[Python-Dev] Pre-PEP: Mutable keys in dictionaries

Just van Rossum just@letterror.com
Thu, 6 Feb 2003 00:54:26 +0100


Here's a quick pre-PEP.


Allow mutable objects as dictionary keys in certain cases by adding a
new protocol. dict.__setitem__() and __contains__() would work like this
bit of pseudo code:

  def __setitem__(self, key, value):
      if not hashable(key):
          if hasattr(key, "__immutable_copy__"):
              key = key.__immutable_copy__()
          else:
              raise TypeError, "unhashable key"
      ...insert value with key into dict...

  def __contains__(self, key):
      if not hashable(key):
          if hasattr(key, "__temporary_immutable__"):
              key = key.__temporary_immutable__()
          else:
              raise TypeError, "unhashable key"
      ...test for key membership...

  (other methods would be similar)

When implemented in C in dictobject.c, this would add no overhead for
the "normal" case (when keys _are_ directly hashable).

The __temporary_immutable__ part of the protocol is needed to avoid
unneccesary copying in those cases where the key isn't actually inserted
into the dict, but is only used for membership testing.
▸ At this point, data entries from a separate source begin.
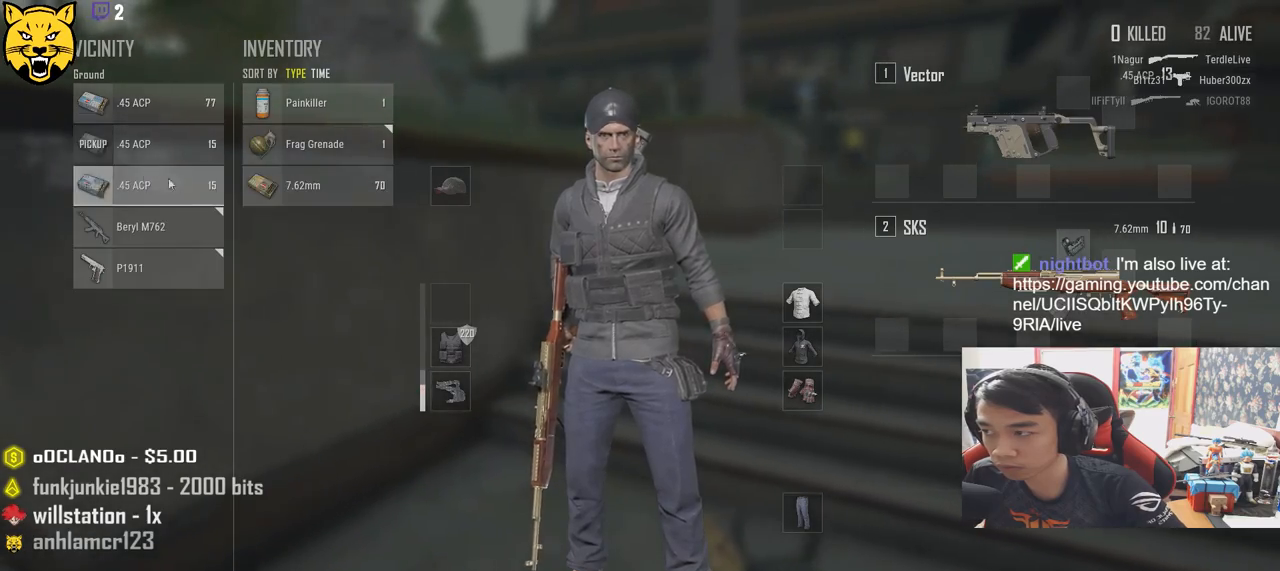
{"keys": ["s"], "mouse": [], "events": [[117, "s", "down"], [150, "d", "up"], [233, "tab", "down"], [367, "tab", "up"]]}
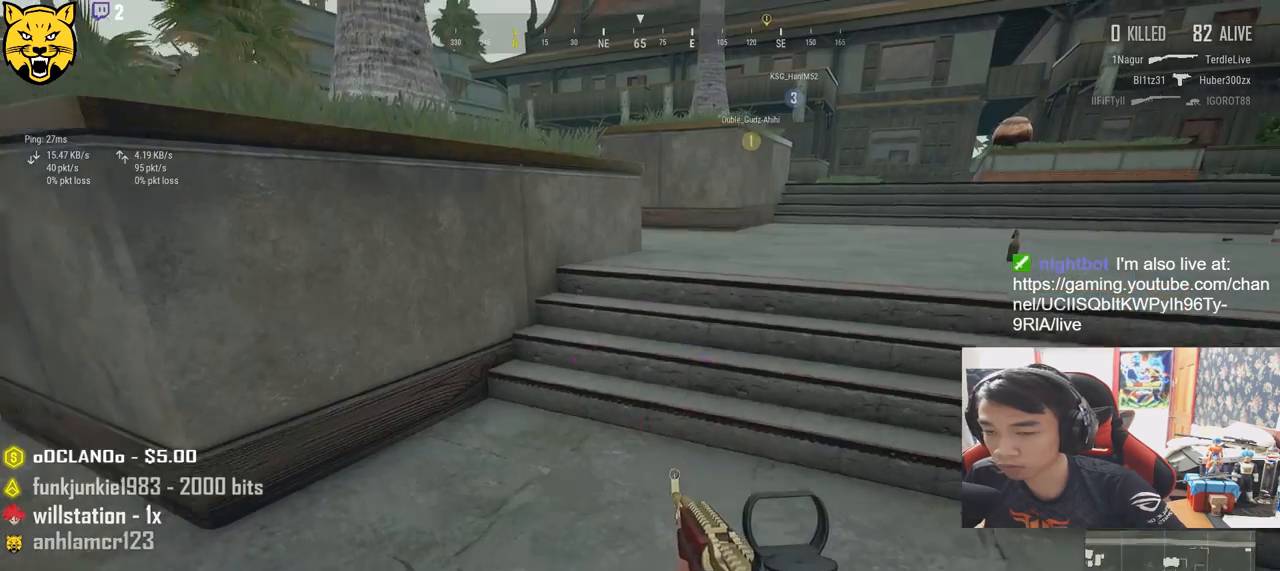
{"keys": ["a", "w"], "mouse": [], "events": [[350, "a", "down"], [367, "s", "up"], [500, "w", "down"]]}
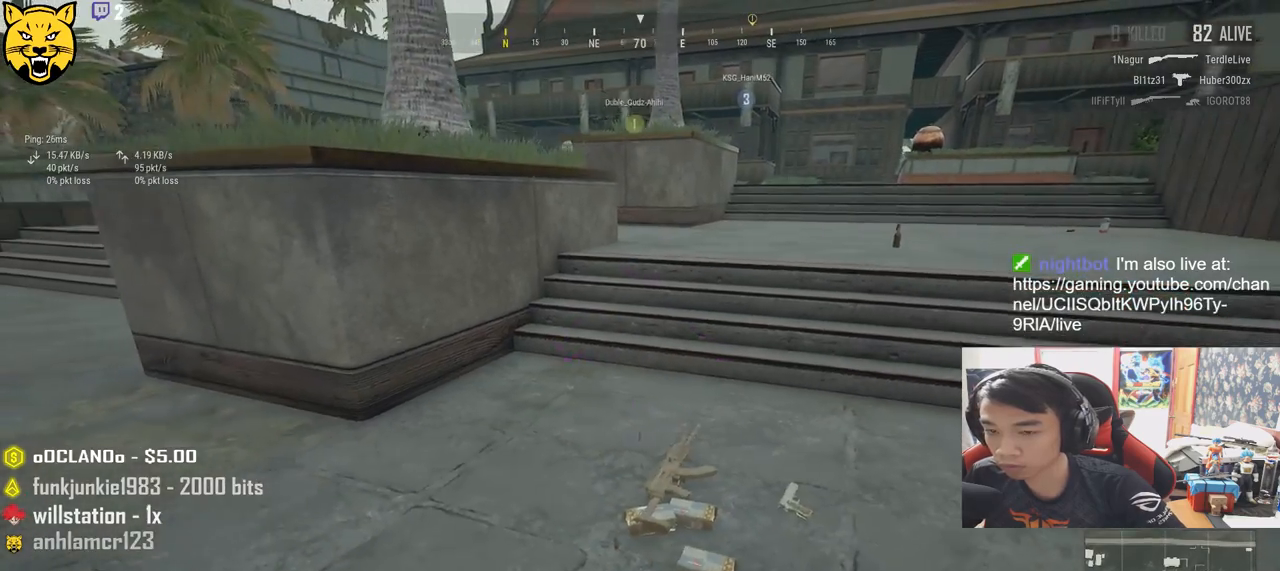
{"keys": ["w"], "mouse": [], "events": [[83, "a", "up"], [317, "tab", "down"], [450, "tab", "up"]]}
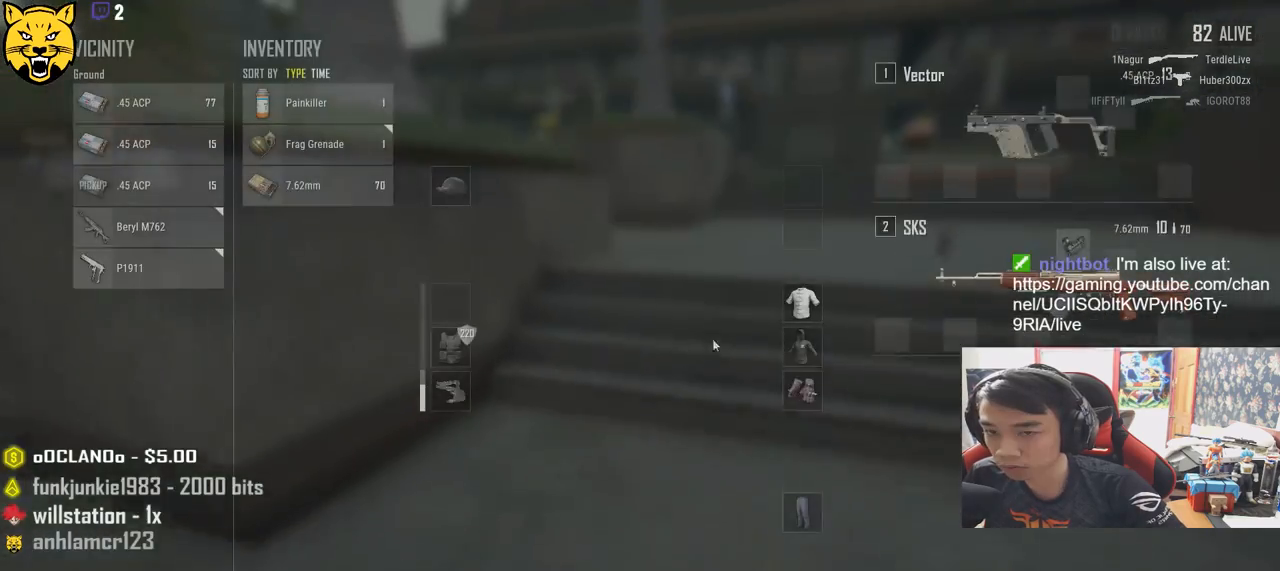
{"keys": [], "mouse": [], "events": [[83, "d", "down"], [167, "w", "up"], [267, "a", "down"], [317, "d", "up"], [450, "a", "up"]]}
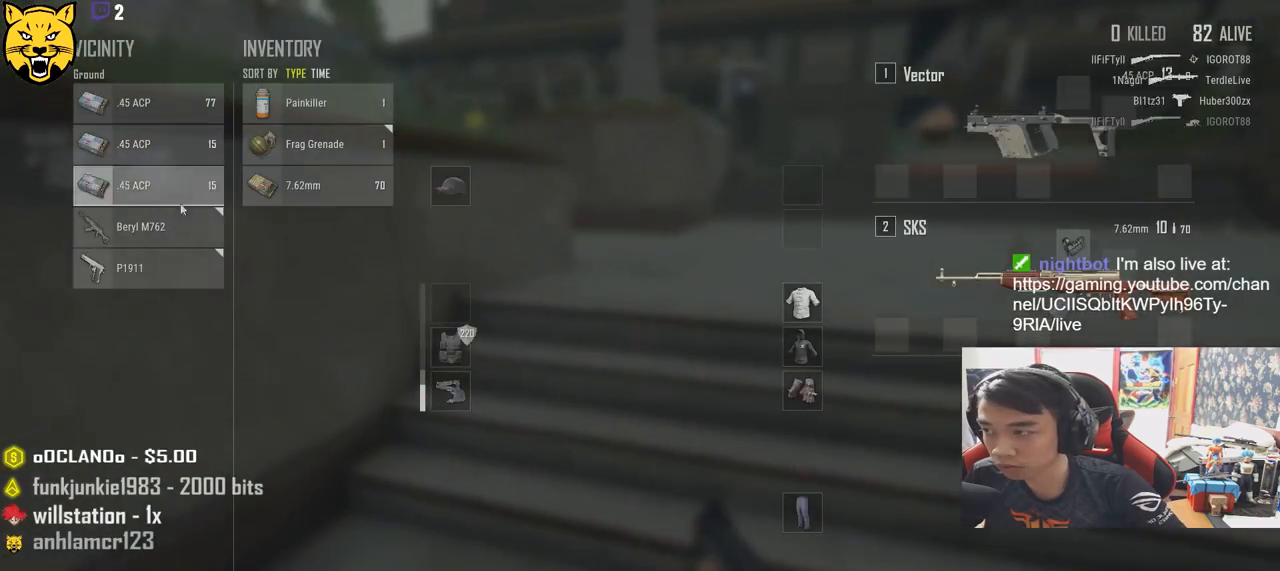
{"keys": ["s", "tab"], "mouse": [], "events": [[117, "mouse_left", "down"], [283, "mouse_left", "up"], [367, "s", "down"], [450, "tab", "down"]]}
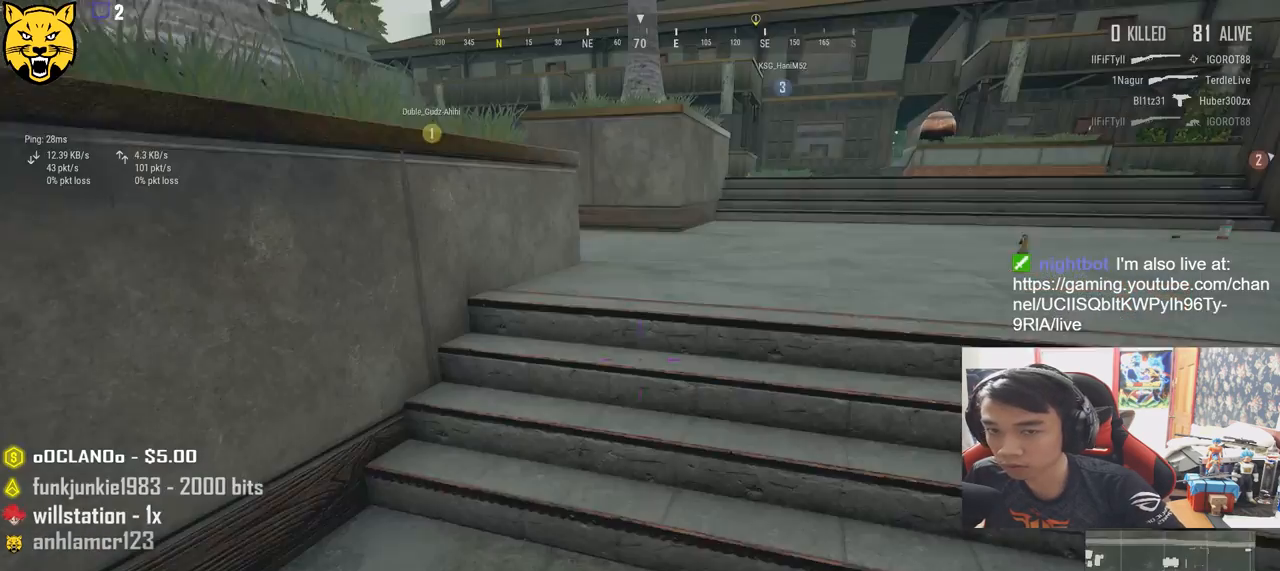
{"keys": ["d", "s"], "mouse": [], "events": [[50, "tab", "up"], [100, "r", "down"], [200, "r", "up"], [233, "r", "down"], [300, "r", "up"], [467, "d", "down"]]}
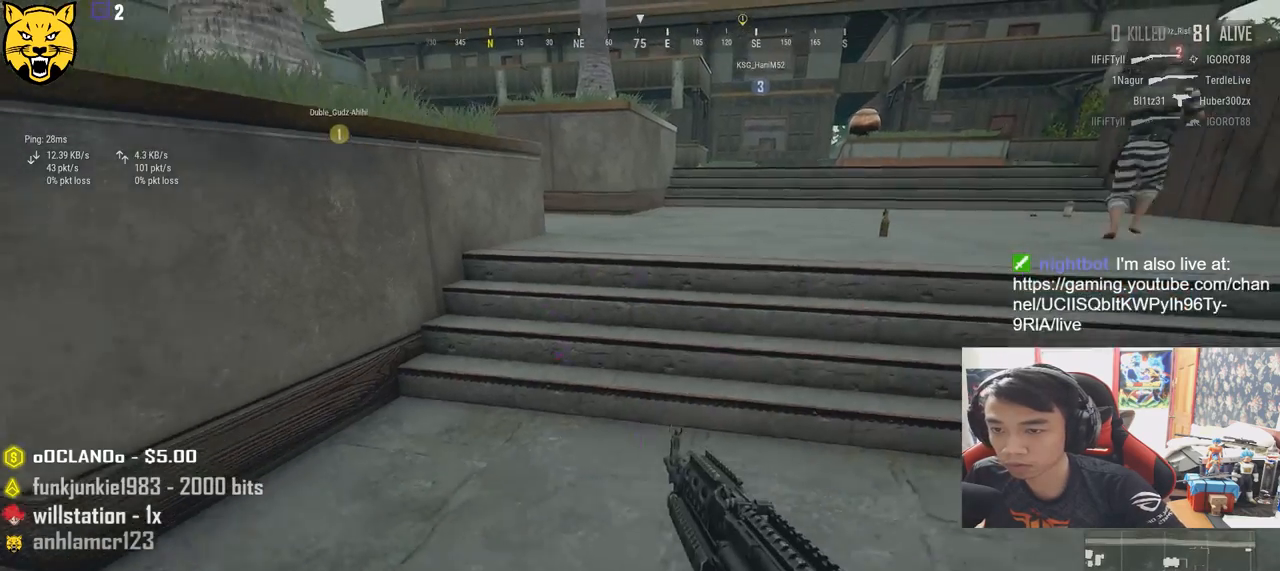
{"keys": ["d", "w"], "mouse": [], "events": [[83, "s", "up"], [283, "w", "down"]]}
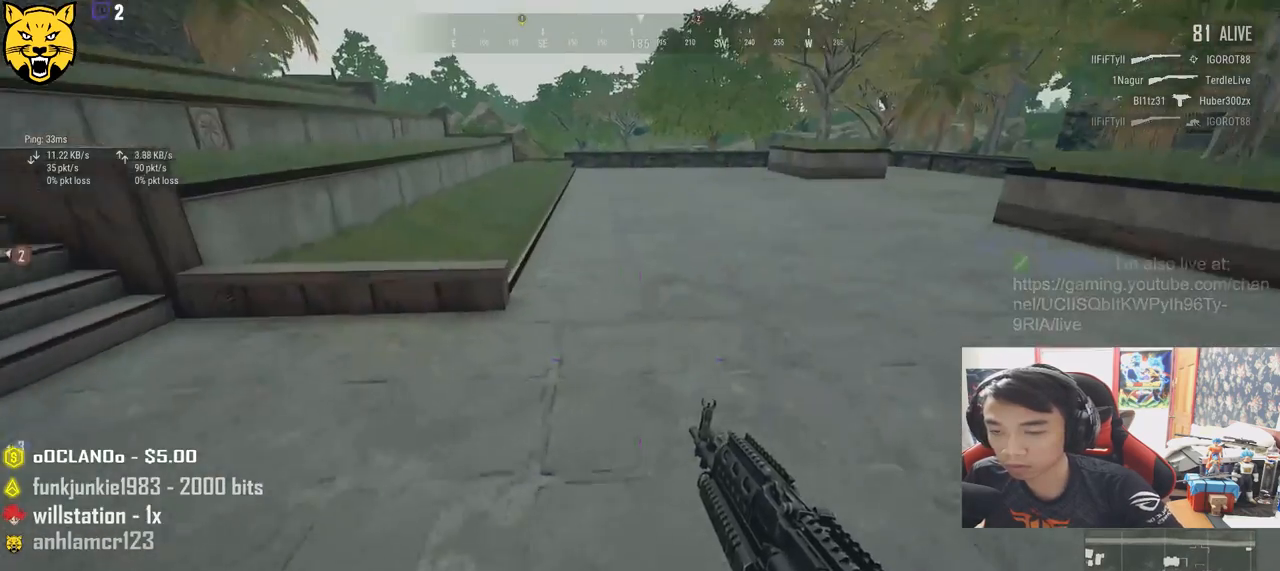
{"keys": ["shift", "w"], "mouse": [], "events": [[50, "shift", "down"], [417, "d", "up"]]}
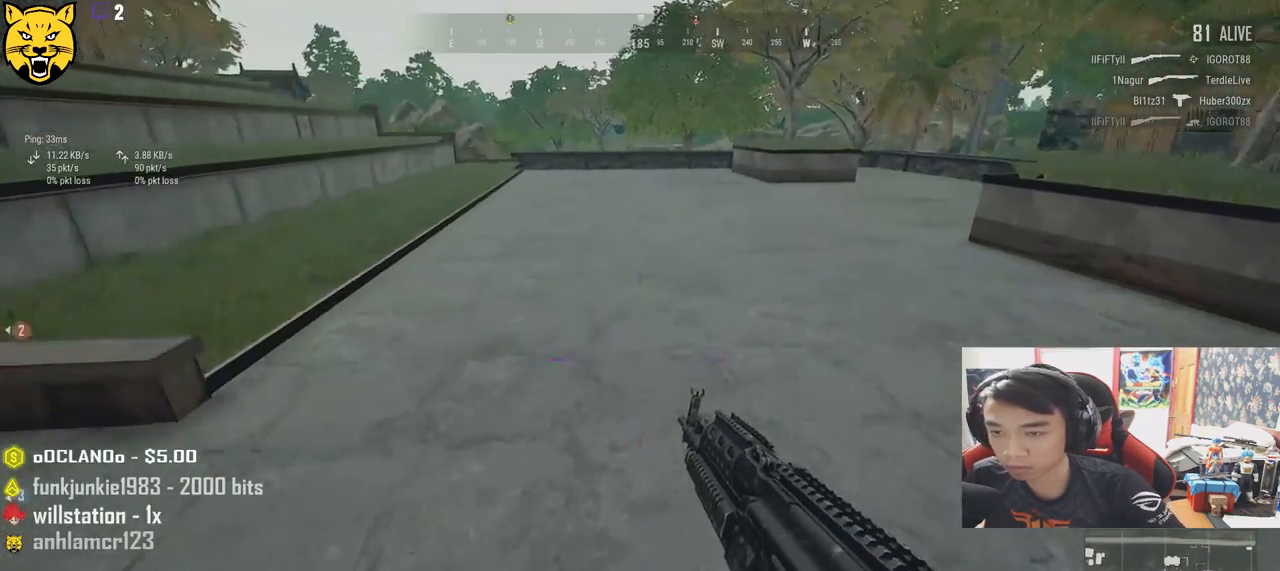
{"keys": ["a", "w"], "mouse": [], "events": [[250, "shift", "up"], [417, "a", "down"]]}
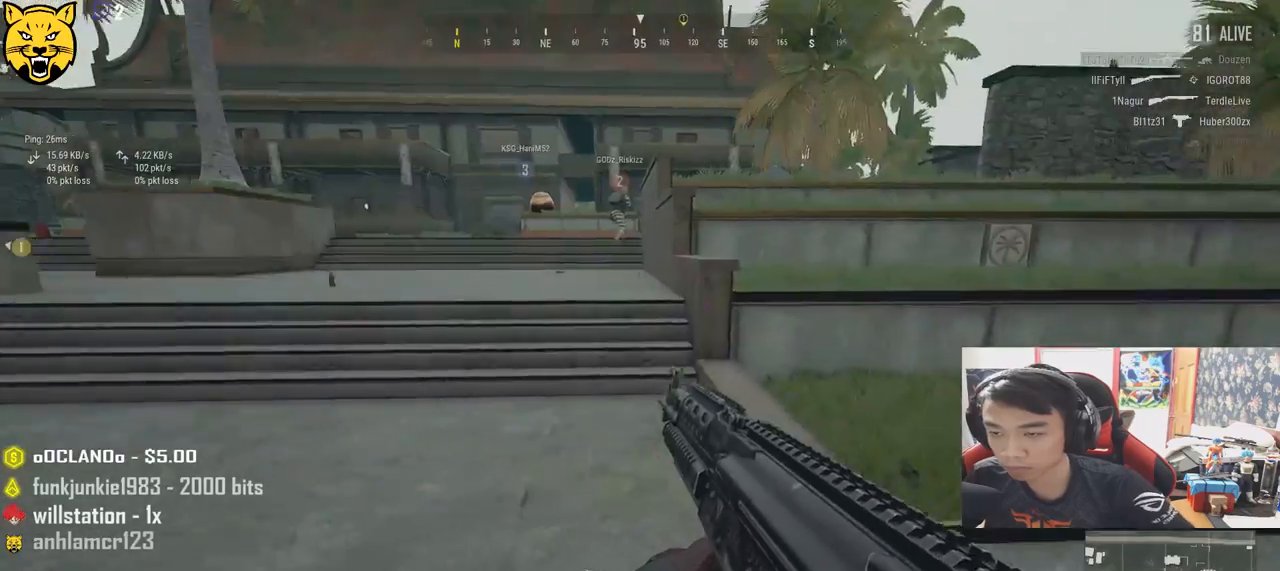
{"keys": ["shift", "w"], "mouse": [], "events": [[217, "a", "up"], [333, "shift", "down"]]}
It would return
a wrapper around the mutable object, defining __eq__ and __hash__. (This
idea is stolen from the sets.py module.) If an implementer doesn't care
about this efficiency, __temporary_immutable__ can be an alias to
__immutable_copy__.


Use Cases:

- sets.py could be written more efficiently and/or could be more easily
  be rewritten in C.

- Again, the troubles of bridging Python to Objective-C have triggered
  this idea. Due to the nature of Objective-C in general, and Cocoa in
  particular, we can never be sure beforehand whether a string is
  mutable or not. We can detect mutability at runtime, but depending on
  this is dangerous as it exposes an implementation detail that may
  change between releases of _any_ API that returns strings. Therefore
  code that works in one setup may break in another, or even in the the
  same setup after an arbitrary library upgrade, simply because an API
  suddenly returns a mutable string where it didn't before. Yes this
  sucks, but it's the way it is. <Add link to post from bbum explaining
  this situation in detail>


Backwards compatibilty:

100%.


Overhead added

None


Implementation

There's quite a bit of code duplication in those areas of dictobject.c
that matter for this proposal, so implementing it will take longer than
the 10 minutes I originally estimated <wink>. Perhaps this is a good
opportunity to refactor these bits into inline functions? Not being a C
guru I can't judge whether this is possible or desirable with the set of
compilers that Python must be built with.


Just